We also found that 17% of the patients with acute chikungunya confirmed solely through CHIKV IgM seroconversion had detectable CHIKV RNA in OF but not in urine. Thus, the frequency of RT-qPCR positivity in OF was approximately three times lower among chikungunya patients in the group with IgM seroconversion alone compared to that with the virus confirmed through serum RT-qPCR. This finding is not surprising, as patients with detectable CHIKV RNA in serum are more likely to also have detectable CHIKV RNA in other biological samples than patients without CHIKV RNA in serum. Nonetheless, we did detect CHIKV RNA in OF from serum RT-qPCR-negative patients, though the observed frequency was too low to guide routine testing of both serum and OF to increase diagnostic capacity.
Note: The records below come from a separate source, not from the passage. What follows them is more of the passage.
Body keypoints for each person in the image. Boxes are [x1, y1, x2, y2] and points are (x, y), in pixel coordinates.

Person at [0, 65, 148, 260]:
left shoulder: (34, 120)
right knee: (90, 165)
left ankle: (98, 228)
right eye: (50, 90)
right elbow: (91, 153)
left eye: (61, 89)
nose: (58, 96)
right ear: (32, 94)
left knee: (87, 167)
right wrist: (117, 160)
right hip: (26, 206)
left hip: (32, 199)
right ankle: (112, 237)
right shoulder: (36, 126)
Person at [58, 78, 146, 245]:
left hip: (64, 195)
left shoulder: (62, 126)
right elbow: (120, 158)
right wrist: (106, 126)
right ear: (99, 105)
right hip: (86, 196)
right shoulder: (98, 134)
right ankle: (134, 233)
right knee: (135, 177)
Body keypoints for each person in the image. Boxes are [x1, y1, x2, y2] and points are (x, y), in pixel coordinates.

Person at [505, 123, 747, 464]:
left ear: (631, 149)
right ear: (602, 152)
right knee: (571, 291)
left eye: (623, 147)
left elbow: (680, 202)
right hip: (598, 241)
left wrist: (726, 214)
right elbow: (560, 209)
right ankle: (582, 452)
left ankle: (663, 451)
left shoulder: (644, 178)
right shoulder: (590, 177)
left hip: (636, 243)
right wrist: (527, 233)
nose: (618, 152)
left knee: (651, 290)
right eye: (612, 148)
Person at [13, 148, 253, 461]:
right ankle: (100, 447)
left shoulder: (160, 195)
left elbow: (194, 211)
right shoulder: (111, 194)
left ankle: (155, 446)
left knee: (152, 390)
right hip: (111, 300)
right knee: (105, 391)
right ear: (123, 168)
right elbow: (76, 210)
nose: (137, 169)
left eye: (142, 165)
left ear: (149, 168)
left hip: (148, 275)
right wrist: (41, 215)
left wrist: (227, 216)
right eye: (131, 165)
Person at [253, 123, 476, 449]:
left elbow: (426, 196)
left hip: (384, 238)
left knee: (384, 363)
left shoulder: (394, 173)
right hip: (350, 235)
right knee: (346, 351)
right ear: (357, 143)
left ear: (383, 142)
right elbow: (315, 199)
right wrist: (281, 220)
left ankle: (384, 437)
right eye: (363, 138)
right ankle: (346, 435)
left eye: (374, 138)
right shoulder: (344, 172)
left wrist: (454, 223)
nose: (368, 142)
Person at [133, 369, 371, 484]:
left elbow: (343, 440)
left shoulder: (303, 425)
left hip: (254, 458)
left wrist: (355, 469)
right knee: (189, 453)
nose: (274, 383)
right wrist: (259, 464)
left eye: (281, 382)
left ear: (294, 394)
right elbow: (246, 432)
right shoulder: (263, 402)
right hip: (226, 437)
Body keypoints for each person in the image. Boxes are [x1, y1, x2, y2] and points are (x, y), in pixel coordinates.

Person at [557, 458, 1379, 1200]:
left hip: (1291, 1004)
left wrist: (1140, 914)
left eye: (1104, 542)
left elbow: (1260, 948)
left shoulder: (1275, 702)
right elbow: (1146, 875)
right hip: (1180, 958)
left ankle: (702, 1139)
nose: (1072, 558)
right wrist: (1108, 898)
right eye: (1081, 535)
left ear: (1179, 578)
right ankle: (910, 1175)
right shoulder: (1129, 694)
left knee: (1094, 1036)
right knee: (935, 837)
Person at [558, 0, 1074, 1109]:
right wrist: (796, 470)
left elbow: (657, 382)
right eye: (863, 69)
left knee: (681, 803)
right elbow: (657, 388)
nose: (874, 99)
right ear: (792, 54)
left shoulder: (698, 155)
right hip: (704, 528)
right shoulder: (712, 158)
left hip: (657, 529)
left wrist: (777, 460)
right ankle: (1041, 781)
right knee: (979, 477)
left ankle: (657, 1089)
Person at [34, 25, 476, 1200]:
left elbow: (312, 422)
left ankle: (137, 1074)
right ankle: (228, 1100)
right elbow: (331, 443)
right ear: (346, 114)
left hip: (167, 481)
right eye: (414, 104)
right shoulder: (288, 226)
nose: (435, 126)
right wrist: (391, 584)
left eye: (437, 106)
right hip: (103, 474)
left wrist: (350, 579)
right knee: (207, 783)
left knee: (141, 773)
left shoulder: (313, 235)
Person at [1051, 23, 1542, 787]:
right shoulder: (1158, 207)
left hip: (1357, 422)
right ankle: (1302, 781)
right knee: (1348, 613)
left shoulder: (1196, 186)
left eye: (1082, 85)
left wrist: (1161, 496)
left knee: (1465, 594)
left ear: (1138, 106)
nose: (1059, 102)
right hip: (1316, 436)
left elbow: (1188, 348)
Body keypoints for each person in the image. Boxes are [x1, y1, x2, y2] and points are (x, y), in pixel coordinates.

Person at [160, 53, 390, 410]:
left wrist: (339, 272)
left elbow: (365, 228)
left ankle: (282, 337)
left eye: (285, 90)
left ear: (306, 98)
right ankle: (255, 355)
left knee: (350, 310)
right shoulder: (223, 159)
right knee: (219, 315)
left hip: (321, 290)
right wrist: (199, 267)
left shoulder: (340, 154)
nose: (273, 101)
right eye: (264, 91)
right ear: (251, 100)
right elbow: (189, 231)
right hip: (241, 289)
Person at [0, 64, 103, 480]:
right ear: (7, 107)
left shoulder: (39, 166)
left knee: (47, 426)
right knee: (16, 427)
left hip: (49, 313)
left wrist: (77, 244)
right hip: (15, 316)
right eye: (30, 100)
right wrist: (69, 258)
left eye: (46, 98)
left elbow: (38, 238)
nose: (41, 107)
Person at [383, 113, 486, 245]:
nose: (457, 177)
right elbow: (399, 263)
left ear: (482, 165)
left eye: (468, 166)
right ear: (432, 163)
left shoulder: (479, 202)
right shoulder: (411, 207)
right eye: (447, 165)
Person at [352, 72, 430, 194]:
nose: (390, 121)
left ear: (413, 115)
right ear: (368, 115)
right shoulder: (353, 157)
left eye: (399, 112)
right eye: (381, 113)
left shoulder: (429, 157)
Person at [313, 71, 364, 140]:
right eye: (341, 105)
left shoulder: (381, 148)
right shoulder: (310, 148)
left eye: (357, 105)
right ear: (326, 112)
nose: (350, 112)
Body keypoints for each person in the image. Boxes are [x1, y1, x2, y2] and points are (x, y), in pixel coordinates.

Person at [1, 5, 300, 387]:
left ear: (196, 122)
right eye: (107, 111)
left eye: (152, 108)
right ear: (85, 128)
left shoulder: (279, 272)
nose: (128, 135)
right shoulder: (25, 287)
Further studies with increased numbers of chikungunya patients should be carried out to better assess any potential gain from testing paired serum and OF during the investigation of CHIKV infection.
None of the OF or urine samples from the chikungunya patients confirmed only via CHIKV IgM in the acute-phase serum or from the control groups were RT-qPCR-positive. The failure to detect CHIKV RNA in OF and urine of patients with CHIKV infection confirmed only through the presence of CHIKV IgM in the acute-phase sample was in line with the low yield of RT-qPCR in OF and urine of patients who had a diagnosis of CHIKV infection solely based on IgM seroconversion. This finding indicates that the detection of CHIKV RNA in OF and urine is less likely when CHIKV RNA is not detected in serum. In addition, patients with negative RT-qPCR and positive IgM in the acute-phase serum are more likely to represent a group with longer disease duration compared to those who are RT-qPCR-positive or exhibit IgM seroconversion, as we observed in our study. This may also have hampered the detection of CHIKV RNA in OF and urine.
In summary, our results confirm that serum is the best sample for RT-qPCR-based CHIKV diagnosis during acute disease, especially when collected in the first five days after the initial onset of symptoms. However, when serum cannot be obtained, or the laboratory detection of CHIKV is employed as part of surveillance efforts to monitor virus transmission trends among suspected patients, rather than for case diagnosis and management, testing OF may be attractive as a non-invasive alternative sample. However, while OF may prove helpful for surveillance or diagnosis in specific situations, a negative result should not be used to rule out a CHIKV infection. Our findings showed that the sensitivity of RT-qPCR performed in OF was about 50% that of the same assay performed in serum RT-qPCR. Nevertheless, because we found cases in which CHIKV RNA was detected in OF but not in serum, additional studies should be conducted to determine whether the parallel testing of serum and OF increases the capacity of case confirmation, to justify the routinization of the parallel testing of these two samples.